Work to be completed |
The word "execution" may appear in some lines of the data; copy every such line.

____________

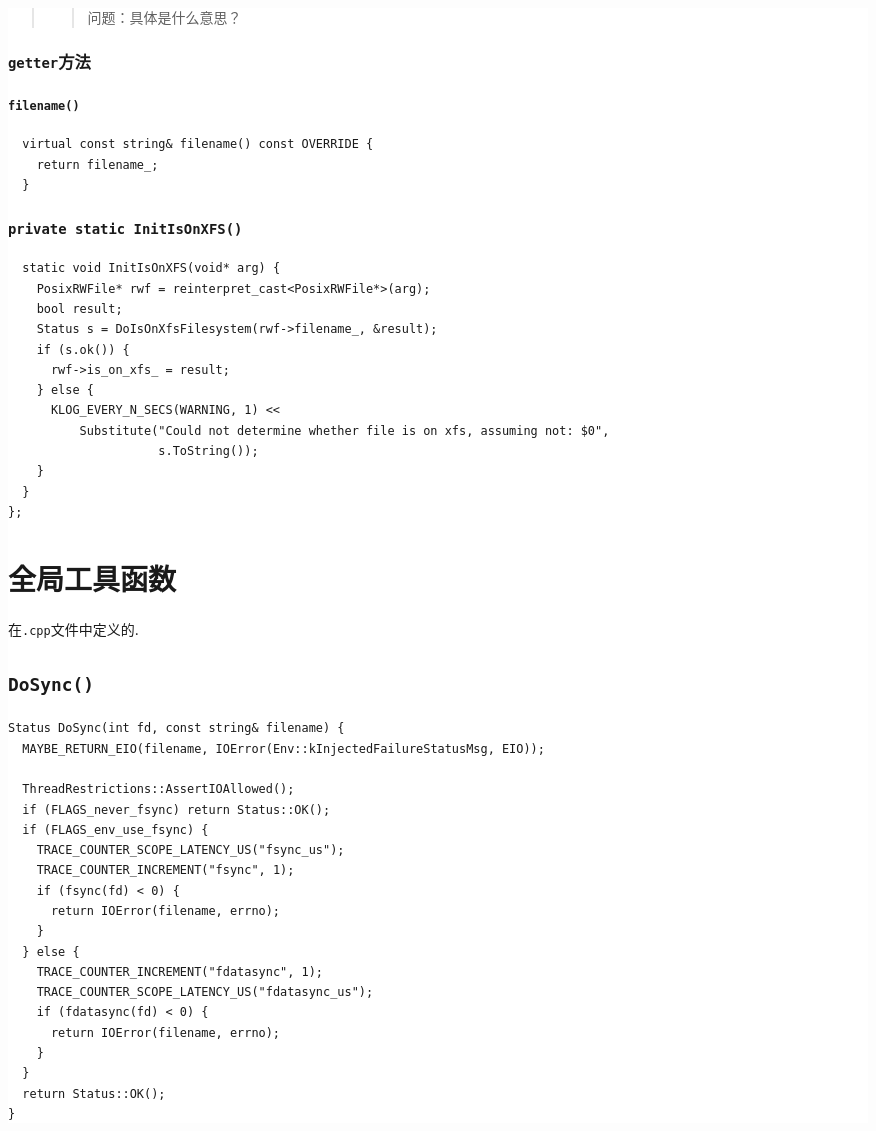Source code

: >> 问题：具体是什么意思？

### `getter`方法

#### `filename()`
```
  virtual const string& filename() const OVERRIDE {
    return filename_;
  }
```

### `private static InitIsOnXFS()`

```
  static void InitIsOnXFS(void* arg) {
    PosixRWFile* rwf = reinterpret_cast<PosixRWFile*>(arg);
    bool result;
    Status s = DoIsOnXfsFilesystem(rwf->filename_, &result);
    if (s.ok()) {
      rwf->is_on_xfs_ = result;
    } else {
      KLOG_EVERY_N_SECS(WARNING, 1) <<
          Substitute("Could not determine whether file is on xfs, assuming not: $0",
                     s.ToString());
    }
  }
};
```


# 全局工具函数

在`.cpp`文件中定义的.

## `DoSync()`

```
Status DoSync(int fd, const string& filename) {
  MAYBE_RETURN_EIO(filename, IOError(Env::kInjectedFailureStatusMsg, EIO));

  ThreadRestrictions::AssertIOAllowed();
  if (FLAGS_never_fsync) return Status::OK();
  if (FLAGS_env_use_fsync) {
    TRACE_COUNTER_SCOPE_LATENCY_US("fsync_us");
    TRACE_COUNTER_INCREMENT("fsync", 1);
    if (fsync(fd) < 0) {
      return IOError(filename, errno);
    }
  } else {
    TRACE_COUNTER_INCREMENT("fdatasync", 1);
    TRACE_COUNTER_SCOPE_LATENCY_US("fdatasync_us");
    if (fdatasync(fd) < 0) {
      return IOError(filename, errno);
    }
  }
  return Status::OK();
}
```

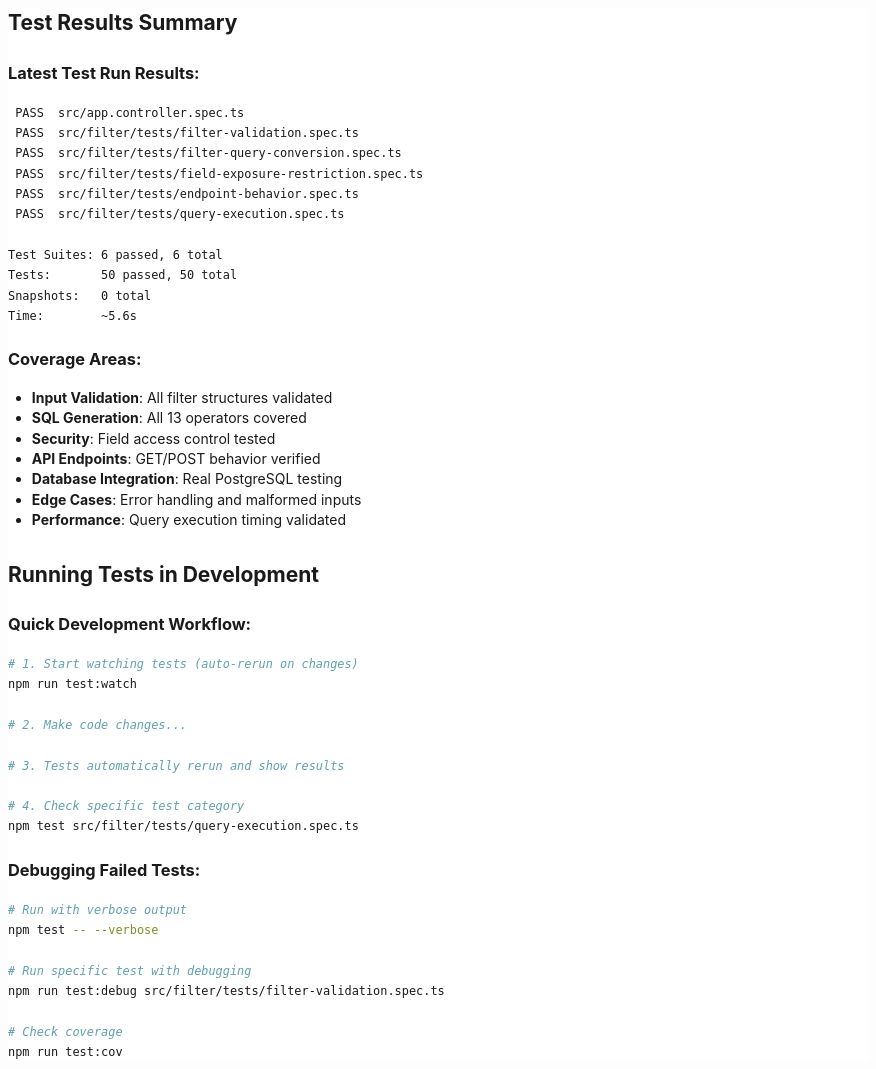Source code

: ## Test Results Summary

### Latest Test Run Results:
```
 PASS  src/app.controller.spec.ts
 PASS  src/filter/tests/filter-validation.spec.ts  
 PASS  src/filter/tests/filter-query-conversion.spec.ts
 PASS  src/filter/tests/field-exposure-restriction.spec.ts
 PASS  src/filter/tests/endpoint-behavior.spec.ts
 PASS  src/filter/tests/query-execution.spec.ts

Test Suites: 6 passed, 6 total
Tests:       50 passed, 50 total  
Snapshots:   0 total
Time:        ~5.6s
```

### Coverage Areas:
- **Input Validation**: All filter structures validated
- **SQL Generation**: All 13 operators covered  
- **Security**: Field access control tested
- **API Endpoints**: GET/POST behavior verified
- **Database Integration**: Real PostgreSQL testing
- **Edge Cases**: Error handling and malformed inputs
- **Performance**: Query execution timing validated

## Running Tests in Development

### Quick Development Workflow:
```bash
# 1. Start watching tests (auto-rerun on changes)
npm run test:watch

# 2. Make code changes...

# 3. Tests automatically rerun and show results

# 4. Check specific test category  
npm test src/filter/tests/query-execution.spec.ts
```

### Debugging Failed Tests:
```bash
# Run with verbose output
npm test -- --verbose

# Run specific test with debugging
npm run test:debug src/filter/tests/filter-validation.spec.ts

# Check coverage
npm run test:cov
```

____________

Result for this exercise |
 PASS  src/filter/tests/query-execution.spec.ts
- **Performance**: Query execution timing validated
npm test src/filter/tests/query-execution.spec.ts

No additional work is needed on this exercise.